Ross Douthat, a Catholic, is an inveterate never-Tumper. From day one he never liked the guy. But I can still respect him as an intellectual because he comes from a good place: a consummate idealist, he knows America can and should do better; he knows that ‘our’ leadership is failing ‘us,’ and holds his leaders to a higher standard.

I read blogs and the comments, and one thing that stands out, regardless of politics, is that no one– on either side of the aisle–is happy with the way things are going. Conservatives and liberals alike believe society is broken, and have a low opinion of politicians in general. Nothing about the current state of leadership, from AOC, Pelosi, and Gavin Newson, on one extreme, to Ted Cruz on the other, inspires confidence or greatness. Conservatives don’t like Biden…guess what, many liberals are not that enthused about him either.

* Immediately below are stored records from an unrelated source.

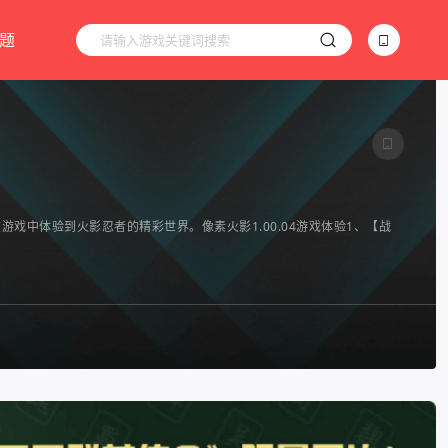
题
戏中体验到火影忍者的精彩世界。像素火影1.00.04游戏体验1、【战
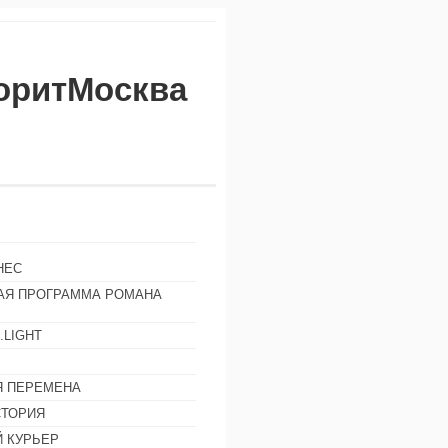
воритМосква
НЕС
АЯ ПРОГРАММА РОМАНА
.LIGHT
Ы
 ПЕРЕМЕНА
СТОРИЯ
 КУРЬЕР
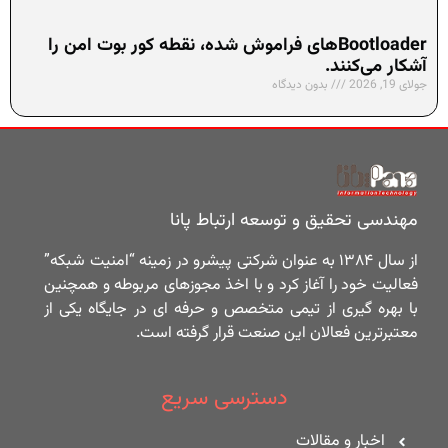
Bootloaderهای فراموش شده، نقطه کور بوت امن را
آشکار می‌کنند.
جولای 19, 2026
بدون دیدگاه
مهندسی تحقیق و توسعه ارتباط پانا
از سال ۱۳۸۴ به عنوان شرکتی پیشرو در زمینه “امنیت شبکه”
فعالیت خود را آغاز کرد و با اخذ مجوزهای مربوطه و همچنین
با بهره گیری از تیمی متخصص و حرفه ای در جایگاه یکی از
معتبرترین فعالان این صنعت قرار گرفته است.
دسترسی سریع
اخبار و مقالات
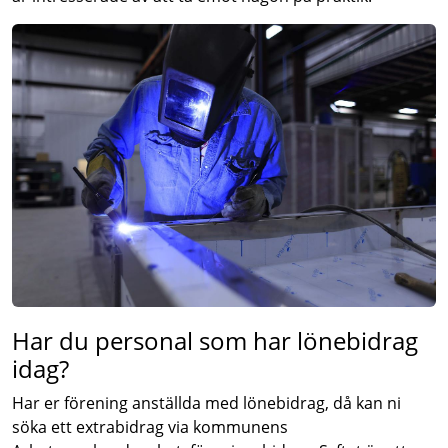
Har du personal som har lönebidrag
idag?
Har er förening anställda med lönebidrag, då kan ni
söka ett extrabidrag via kommunens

Covid relief was just a giant cash grab for the rich and multinationals, as small and medium-sized businesses were forced to close. Both sides can agree the withdrawal from Afghanistan was botched, and that Americans should have been evacuated ahead of time. The CDC, WHO, and other ‘experts’ cannot keep their story strait. What happened to the original narrative of “95% vaccine effectiveness,” “stay inside to flatten the curve” or “no possibility of a lab leak”? Italy, which had among the strictest lockdowns in early 2020 saw cases surge by November 2020. Daily cases in the US, due to Delta, are approaching new highs despite mass vaccination and the assurance by the media of unfailing vaccine efficacy. Australia is on the verge of what seems to be an all-out civil war or political collapse. Everyone thought 2016 was momentous due to Brexit, Trump, and the rise of Isis, but 2021 is shaping up to be much worse. Political leadership is finally running into the limits imposed by its incompetency and callous indifference.

To quote Eric Weinstein in a recent tweet, “People constitutionally unfit to lead can’t be magically made into needed leadership towards the end of their eighth decade on earth while suffering cognitive decline. Remove the bewildered and get us wartime political leaders to replace our peacetime careerist kleptocrats.”

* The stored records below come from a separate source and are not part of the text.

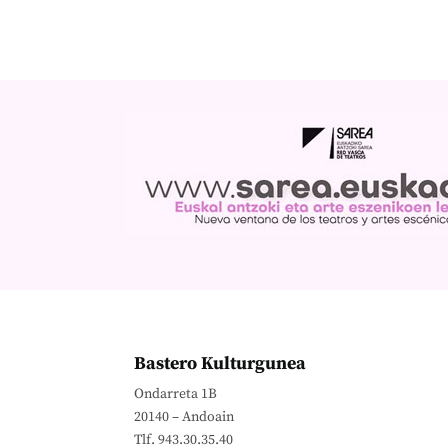
Bastero Kulturgunea
Ondarreta 1B
20140 – Andoain
Tlf. 943.30.35.40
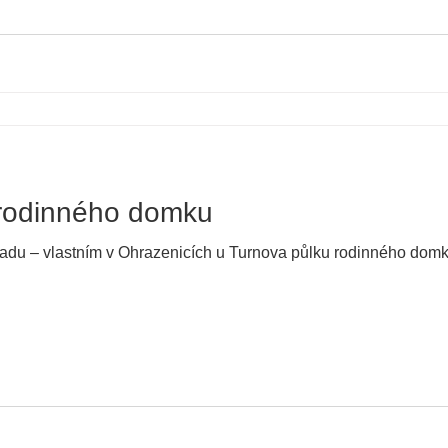
 rodinného domku
adu – vlastním v Ohrazenicích u Turnova půlku rodinného domku 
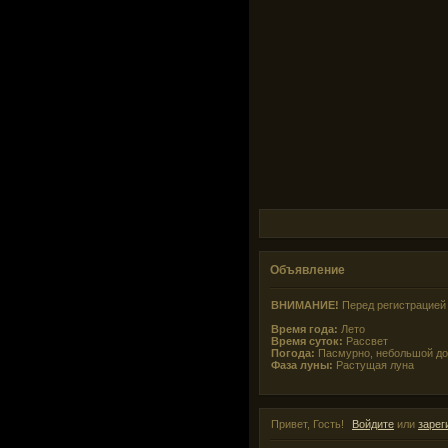
Объявление
ВНИМАНИЕ!
Перед регистрацией 
Время года:
Лето
Время суток:
Рассвет
Погода:
Пасмурно, небольшой д
Фаза луны:
Растущая луна
Привет, Гость!
Войдите
или
зарег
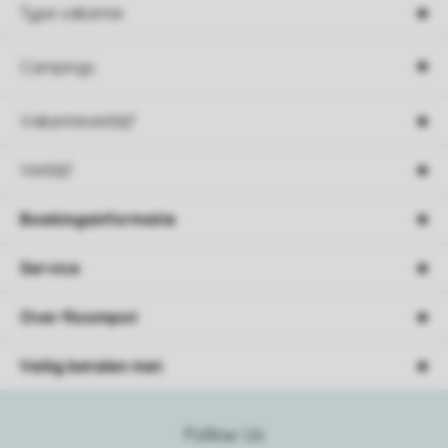
Type vakantie
Campings
Vakantieverblijf
Verblijf
Boekingsinformatie
Service
Over Roompot
Veilig betalen met
Follow Us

Leadership has become detached from that which it is trying to lead. This is the inherent problem with representative government. You are not voting for someone to solve a problem, but rather someone who represents, in theory, a middleman between the problem and the solution, but such problem solving instead gets outsourced or delegated to consultants, lawyers, etc., in which case nothing happens. Within days of being elected, consultants, NGOs, and hacks took over the Trump presidency, assuming was not subverted from the start.

The problem is also in part that the best and the brightest are not drawn to politics but either go into academia or the private sector. And who can blame them: politics is an area in which mediocrity is expected. Tenure or grad school, especially for top institutions and in the sciences, is as competitive as ever. Google only hires .2% of applicants. Yet out of 200 million adult Americans there are 535 congressmen, and one cannot help but to ask “is this sorry lot the best we can get?”

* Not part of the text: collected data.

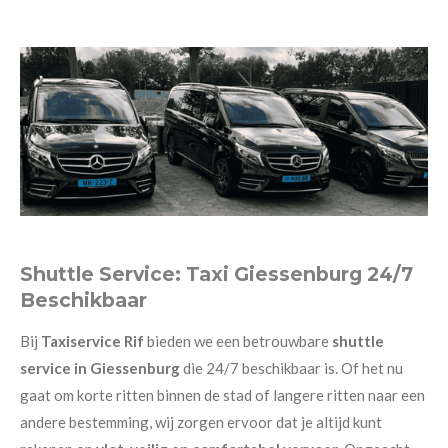
Shuttle Service: Taxi Giessenburg 24/7
Beschikbaar
Bij
Taxiservice Rif
bieden we een betrouwbare
shuttle
service in Giessenburg
die 24/7 beschikbaar is. Of het nu
gaat om korte ritten binnen de stad of langere ritten naar een
andere bestemming, wij zorgen ervoor dat je altijd kunt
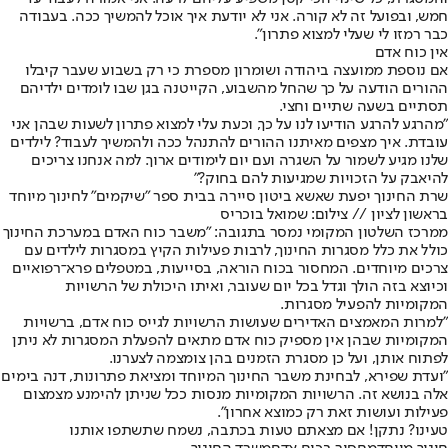
חמש, ובפועל זה לא קורה. אני לא יודעת איך אוכל להמשיך ככה. בעבודה
כבר רמזו לי שעלי למצוא פתרון".
אין כוח אדם
אם נוספת ממועצה ביהודה ושומרון מספרת כי רק בשבוע שעבר קיבלו
ההורים הודעה על כך שהחל מהשבוע, הקייטנה בגן שבו לומדים ילדיהם
תסתיים בשעה שתיים וחצי.
"מהרגע להרגע הודיעו לנו על כך, וכעת עלי למצוא פתרון לשעות שבהן אני
עובדת. איך מצפים מאיתנו ההורים להתנהל ככה ולהמשיך לעבוד? לילדים
שלנו מגיע לשמור על השגרה ועם יום לימודים ארוך. למה אנחנו צריכים
להיאבק על הזכויות שמגיעות להם בחוק?"
שרת החינוך יפעת שאשא ביטון סיירה בבית ספר "שיקמים" לחינוך מיוחד
בראשון לציון // צילום: שמואל בוכריס
ממרכז השלטון המקומי נמסר בתגובה: "משבר כוח האדם במערכת החינוך
כולל את כלל מסגרות החינוך, לרבות פעילות הקיץ במסגרות לילדים עם
צרכים מיוחדים. המחסור בכוח הוראה, בסייעות, במטפלים פרא־רפואיים
וכיוצא בזה הולך וגדל בכל יום שעובר, ואיתו היכולת של הרשויות
המקומיות להפעיל מסגרות.
"למרות המאמצים האדירים שעושות הרשויות לגייס כוח אדם, ברשויות
המקומיות שבהן אין מספיק כוח אדם מתאים להפעלת המסגרות לא ניתן
לפתוח אותן, ועל כן מסגרת הזמנים בהן צומצמה לצערנו.
"ועדת שפירא, לבחינת משבר החינוך המיוחד ומציאת פתרונות, דנה בימים
אלה בנושא זה. הרשויות המקומיות מנסות ככל שניתן להימנע מצמצום
פעילות ועושות זאת רק כמוצא אחרון".
טעינו? נתקן! אם מצאתם טעות בכתבה, נשמח שתשתפו אותנו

Activists, politicians are part of the problem by pushing ineffective political solutions, giving false hope, and intentionally steering people who seek change into dead-ends, whether intentional or profit-motivated. Politics may have been at the root of this problem, it won’t get us out of it. I cannot say I know what the answer is, but knowing what does not work is a good start.

1 comment

  1. Formerly on the field of battle. Incompetent Generals died. Not so with the current Managerial Elites. The feedback of reward and punishment as a natural consequence of their actions is put onto the underlings rather than those responsible. Hence incompetence grows like cancer.

    “Tenure or grad school, especially for top institutions and in the sciences, is as competitive as ever. Google only hires .2% of applicants. Yet out of 200 million adult Americans there are 535 congressmen, and one cannot help but to ask “is this sorry lot the best we can get?”

    In this regard I believe the field of battle is a better test than written gameable tests that could also be subject to corruption. Jebe and Subutai proved themselves to Temujin and were appointed to the right positions that brought the Mongol’s further victories.